Transcribed page text:
^^^^

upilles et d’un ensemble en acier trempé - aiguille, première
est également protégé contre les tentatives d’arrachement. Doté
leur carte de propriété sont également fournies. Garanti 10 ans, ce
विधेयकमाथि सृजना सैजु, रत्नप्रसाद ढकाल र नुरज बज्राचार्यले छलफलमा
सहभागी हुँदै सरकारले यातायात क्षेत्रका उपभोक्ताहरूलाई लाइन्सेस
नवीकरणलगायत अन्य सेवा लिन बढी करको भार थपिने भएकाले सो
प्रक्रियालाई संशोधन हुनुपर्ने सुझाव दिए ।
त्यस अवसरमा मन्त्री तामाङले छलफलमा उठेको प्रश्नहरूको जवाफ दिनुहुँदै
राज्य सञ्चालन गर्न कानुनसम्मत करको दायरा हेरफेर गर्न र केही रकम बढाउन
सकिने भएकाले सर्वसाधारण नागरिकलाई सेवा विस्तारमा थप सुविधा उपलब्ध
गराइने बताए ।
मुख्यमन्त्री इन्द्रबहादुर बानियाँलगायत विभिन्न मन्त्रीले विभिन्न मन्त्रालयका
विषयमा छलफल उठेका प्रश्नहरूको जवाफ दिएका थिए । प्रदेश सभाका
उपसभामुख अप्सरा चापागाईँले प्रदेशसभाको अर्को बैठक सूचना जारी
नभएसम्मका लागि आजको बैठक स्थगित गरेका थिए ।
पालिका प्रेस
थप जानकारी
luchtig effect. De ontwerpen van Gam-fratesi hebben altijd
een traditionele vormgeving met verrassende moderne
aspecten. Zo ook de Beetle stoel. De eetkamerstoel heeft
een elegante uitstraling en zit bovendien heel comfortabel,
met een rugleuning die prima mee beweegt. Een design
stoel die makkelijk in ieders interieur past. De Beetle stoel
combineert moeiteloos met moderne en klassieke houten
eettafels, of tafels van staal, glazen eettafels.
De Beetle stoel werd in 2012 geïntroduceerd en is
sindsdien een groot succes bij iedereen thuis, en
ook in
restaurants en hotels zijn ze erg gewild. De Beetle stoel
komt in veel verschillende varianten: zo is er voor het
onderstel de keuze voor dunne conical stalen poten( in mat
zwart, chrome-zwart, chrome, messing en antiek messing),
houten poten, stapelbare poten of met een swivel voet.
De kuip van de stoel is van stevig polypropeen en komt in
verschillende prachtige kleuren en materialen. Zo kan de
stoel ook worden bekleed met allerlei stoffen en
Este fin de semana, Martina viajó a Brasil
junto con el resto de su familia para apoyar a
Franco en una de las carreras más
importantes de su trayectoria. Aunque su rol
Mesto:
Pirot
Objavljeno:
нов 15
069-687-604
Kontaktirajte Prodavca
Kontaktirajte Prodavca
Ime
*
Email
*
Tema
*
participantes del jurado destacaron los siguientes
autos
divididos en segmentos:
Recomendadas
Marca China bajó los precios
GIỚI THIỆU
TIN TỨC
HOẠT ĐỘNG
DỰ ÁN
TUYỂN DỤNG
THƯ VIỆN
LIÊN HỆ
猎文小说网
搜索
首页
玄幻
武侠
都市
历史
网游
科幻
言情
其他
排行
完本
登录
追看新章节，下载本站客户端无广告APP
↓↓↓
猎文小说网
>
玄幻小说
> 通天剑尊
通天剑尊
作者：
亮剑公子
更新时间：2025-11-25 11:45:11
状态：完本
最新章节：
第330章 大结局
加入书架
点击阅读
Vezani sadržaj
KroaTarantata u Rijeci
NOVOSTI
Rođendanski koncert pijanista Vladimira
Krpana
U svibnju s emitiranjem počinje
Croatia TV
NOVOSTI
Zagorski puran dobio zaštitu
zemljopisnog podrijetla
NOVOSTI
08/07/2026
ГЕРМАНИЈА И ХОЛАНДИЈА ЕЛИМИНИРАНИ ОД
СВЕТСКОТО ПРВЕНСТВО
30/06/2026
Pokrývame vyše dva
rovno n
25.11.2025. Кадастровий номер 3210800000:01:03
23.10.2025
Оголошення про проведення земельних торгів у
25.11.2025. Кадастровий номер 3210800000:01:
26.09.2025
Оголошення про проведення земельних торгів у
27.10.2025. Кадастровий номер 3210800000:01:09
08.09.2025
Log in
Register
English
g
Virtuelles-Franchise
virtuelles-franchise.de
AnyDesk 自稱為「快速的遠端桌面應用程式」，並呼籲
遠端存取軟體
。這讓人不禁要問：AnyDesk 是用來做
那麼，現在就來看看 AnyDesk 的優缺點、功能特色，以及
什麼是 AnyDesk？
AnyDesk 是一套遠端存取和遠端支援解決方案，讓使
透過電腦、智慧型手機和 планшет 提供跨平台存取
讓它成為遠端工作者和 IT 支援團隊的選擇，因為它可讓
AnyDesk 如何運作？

^^^^

> [What needs to be done]: Could you recast everything from the start of the listing down to the line containing "सहभागी हुँदै सरकारले" as a Markdown table with the columns "Row" and "Line text", leaving out any blank lines?

> [Solution to this exercise]:
| Row | Line text |
|---|---|
| 1 | upilles et d’un ensemble en acier trempé - aiguille, première |
| 2 | est également protégé contre les tentatives d’arrachement. Doté |
| 3 | leur carte de propriété sont également fournies. Garanti 10 ans, ce |
| 4 | विधेयकमाथि सृजना सैजु, रत्नप्रसाद ढकाल र नुरज बज्राचार्यले छलफलमा |
| 5 | सहभागी हुँदै सरकारले यातायात क्षेत्रका उपभोक्ताहरूलाई लाइन्सेस |